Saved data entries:
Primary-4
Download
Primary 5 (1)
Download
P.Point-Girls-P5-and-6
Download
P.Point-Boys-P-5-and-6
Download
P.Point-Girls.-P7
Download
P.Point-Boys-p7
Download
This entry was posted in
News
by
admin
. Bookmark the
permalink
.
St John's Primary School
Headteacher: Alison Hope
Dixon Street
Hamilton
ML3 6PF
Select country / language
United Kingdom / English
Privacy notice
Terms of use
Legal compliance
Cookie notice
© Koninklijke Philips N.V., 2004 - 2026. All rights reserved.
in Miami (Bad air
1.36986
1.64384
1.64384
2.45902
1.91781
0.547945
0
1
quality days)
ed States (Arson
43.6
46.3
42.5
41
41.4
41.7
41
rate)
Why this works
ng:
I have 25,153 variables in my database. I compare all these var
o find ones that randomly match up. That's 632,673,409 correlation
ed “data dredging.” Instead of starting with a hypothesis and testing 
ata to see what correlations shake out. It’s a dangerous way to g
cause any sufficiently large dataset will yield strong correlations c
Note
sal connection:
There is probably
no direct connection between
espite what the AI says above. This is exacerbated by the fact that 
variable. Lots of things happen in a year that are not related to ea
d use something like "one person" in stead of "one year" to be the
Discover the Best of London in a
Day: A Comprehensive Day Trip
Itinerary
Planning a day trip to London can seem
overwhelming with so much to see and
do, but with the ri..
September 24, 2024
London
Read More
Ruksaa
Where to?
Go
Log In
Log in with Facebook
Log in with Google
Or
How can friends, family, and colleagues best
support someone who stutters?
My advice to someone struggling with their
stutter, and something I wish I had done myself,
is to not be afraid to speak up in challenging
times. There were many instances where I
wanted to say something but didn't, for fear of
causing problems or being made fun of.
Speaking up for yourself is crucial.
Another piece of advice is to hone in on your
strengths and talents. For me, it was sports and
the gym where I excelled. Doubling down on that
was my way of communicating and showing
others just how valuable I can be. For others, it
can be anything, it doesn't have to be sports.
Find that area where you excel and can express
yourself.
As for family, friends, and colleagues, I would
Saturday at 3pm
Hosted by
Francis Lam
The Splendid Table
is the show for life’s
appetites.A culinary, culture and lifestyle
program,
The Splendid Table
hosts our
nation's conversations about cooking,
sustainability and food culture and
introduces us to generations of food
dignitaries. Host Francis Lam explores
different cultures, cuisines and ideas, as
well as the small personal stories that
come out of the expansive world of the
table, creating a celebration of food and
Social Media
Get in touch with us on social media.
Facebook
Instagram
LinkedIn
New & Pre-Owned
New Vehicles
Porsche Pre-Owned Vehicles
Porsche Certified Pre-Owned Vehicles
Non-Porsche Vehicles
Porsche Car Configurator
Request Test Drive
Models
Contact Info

• What to work on: Please copy the line holding "Porsche Pre-Owned Vehicles" and all lines after it to the end of the records, exactly, and nothing else.

• Exercise solution:
Porsche Pre-Owned Vehicles
Porsche Certified Pre-Owned Vehicles
Non-Porsche Vehicles
Porsche Car Configurator
Request Test Drive
Models
Contact Info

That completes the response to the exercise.